TRY IT
Repeat the entries exactly, keeping every line as it is.
═══ DATA FOR THE TASK
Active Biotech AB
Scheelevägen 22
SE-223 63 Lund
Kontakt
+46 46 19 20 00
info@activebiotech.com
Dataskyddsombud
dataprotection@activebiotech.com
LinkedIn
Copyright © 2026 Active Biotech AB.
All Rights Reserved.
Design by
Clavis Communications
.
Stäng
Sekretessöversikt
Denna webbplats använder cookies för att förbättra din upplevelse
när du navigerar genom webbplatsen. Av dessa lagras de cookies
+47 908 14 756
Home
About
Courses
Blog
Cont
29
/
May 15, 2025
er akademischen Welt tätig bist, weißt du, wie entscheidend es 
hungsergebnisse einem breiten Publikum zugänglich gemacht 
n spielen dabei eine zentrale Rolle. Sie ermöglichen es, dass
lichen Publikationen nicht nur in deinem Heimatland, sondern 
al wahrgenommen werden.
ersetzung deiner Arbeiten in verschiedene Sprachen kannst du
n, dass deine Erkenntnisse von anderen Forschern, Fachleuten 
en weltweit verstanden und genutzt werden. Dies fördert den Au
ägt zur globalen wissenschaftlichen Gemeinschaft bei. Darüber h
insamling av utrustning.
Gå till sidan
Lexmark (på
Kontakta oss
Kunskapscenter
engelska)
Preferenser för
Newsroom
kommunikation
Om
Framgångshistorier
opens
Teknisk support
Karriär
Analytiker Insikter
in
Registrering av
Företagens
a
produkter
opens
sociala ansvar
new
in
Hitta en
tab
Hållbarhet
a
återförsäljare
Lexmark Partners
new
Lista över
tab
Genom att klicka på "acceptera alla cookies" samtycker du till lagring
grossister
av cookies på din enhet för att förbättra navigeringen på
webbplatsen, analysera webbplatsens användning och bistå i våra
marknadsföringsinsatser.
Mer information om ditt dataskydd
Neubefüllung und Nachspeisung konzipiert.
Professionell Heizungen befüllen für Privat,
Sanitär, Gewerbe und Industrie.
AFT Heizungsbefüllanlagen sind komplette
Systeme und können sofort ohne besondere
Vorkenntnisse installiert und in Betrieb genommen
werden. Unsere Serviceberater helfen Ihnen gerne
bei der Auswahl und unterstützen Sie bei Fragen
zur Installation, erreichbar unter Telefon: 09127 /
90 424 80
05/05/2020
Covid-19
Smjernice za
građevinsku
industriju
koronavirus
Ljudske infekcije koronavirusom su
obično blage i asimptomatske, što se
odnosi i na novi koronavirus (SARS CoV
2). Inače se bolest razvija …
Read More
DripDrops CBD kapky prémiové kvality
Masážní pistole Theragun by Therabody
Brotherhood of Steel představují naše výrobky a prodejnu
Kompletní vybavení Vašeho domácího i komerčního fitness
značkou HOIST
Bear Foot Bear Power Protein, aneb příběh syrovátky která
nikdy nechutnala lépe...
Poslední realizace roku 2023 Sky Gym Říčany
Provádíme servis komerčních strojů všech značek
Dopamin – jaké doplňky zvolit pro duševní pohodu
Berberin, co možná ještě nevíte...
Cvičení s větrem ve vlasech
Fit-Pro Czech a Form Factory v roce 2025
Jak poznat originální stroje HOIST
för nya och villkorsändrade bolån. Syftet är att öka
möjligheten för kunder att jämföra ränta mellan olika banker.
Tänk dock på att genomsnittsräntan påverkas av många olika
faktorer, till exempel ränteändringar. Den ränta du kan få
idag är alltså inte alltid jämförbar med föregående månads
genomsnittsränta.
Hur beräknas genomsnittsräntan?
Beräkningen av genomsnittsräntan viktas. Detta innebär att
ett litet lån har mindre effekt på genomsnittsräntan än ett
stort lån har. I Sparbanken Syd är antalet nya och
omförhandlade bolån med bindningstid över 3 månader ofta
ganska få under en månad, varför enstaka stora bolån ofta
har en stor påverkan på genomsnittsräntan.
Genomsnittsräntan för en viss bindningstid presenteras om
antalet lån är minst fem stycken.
══════
EXERCISE RESULT
Active Biotech AB
Scheelevägen 22
SE-223 63 Lund
Kontakt
+46 46 19 20 00
info@activebiotech.com
Dataskyddsombud
dataprotection@activebiotech.com
LinkedIn
Copyright © 2026 Active Biotech AB.
All Rights Reserved.
Design by
Clavis Communications
.
Stäng
Sekretessöversikt
Denna webbplats använder cookies för att förbättra din upplevelse
när du navigerar genom webbplatsen. Av dessa lagras de cookies
+47 908 14 756
Home
About
Courses
Blog
Cont
29
/
May 15, 2025
er akademischen Welt tätig bist, weißt du, wie entscheidend es 
hungsergebnisse einem breiten Publikum zugänglich gemacht 
n spielen dabei eine zentrale Rolle. Sie ermöglichen es, dass
lichen Publikationen nicht nur in deinem Heimatland, sondern 
al wahrgenommen werden.
ersetzung deiner Arbeiten in verschiedene Sprachen kannst du
n, dass deine Erkenntnisse von anderen Forschern, Fachleuten 
en weltweit verstanden und genutzt werden. Dies fördert den Au
ägt zur globalen wissenschaftlichen Gemeinschaft bei. Darüber h
insamling av utrustning.
Gå till sidan
Lexmark (på
Kontakta oss
Kunskapscenter
engelska)
Preferenser för
Newsroom
kommunikation
Om
Framgångshistorier
opens
Teknisk support
Karriär
Analytiker Insikter
in
Registrering av
Företagens
a
produkter
opens
sociala ansvar
new
in
Hitta en
tab
Hållbarhet
a
återförsäljare
Lexmark Partners
new
Lista över
tab
Genom att klicka på "acceptera alla cookies" samtycker du till lagring
grossister
av cookies på din enhet för att förbättra navigeringen på
webbplatsen, analysera webbplatsens användning och bistå i våra
marknadsföringsinsatser.
Mer information om ditt dataskydd
Neubefüllung und Nachspeisung konzipiert.
Professionell Heizungen befüllen für Privat,
Sanitär, Gewerbe und Industrie.
AFT Heizungsbefüllanlagen sind komplette
Systeme und können sofort ohne besondere
Vorkenntnisse installiert und in Betrieb genommen
werden. Unsere Serviceberater helfen Ihnen gerne
bei der Auswahl und unterstützen Sie bei Fragen
zur Installation, erreichbar unter Telefon: 09127 /
90 424 80
05/05/2020
Covid-19
Smjernice za
građevinsku
industriju
koronavirus
Ljudske infekcije koronavirusom su
obično blage i asimptomatske, što se
odnosi i na novi koronavirus (SARS CoV
2). Inače se bolest razvija …
Read More
DripDrops CBD kapky prémiové kvality
Masážní pistole Theragun by Therabody
Brotherhood of Steel představují naše výrobky a prodejnu
Kompletní vybavení Vašeho domácího i komerčního fitness
značkou HOIST
Bear Foot Bear Power Protein, aneb příběh syrovátky která
nikdy nechutnala lépe...
Poslední realizace roku 2023 Sky Gym Říčany
Provádíme servis komerčních strojů všech značek
Dopamin – jaké doplňky zvolit pro duševní pohodu
Berberin, co možná ještě nevíte...
Cvičení s větrem ve vlasech
Fit-Pro Czech a Form Factory v roce 2025
Jak poznat originální stroje HOIST
för nya och villkorsändrade bolån. Syftet är att öka
möjligheten för kunder att jämföra ränta mellan olika banker.
Tänk dock på att genomsnittsräntan påverkas av många olika
faktorer, till exempel ränteändringar. Den ränta du kan få
idag är alltså inte alltid jämförbar med föregående månads
genomsnittsränta.
Hur beräknas genomsnittsräntan?
Beräkningen av genomsnittsräntan viktas. Detta innebär att
ett litet lån har mindre effekt på genomsnittsräntan än ett
stort lån har. I Sparbanken Syd är antalet nya och
omförhandlade bolån med bindningstid över 3 månader ofta
ganska få under en månad, varför enstaka stora bolån ofta
har en stor påverkan på genomsnittsräntan.
Genomsnittsräntan för en viss bindningstid presenteras om
antalet lån är minst fem stycken.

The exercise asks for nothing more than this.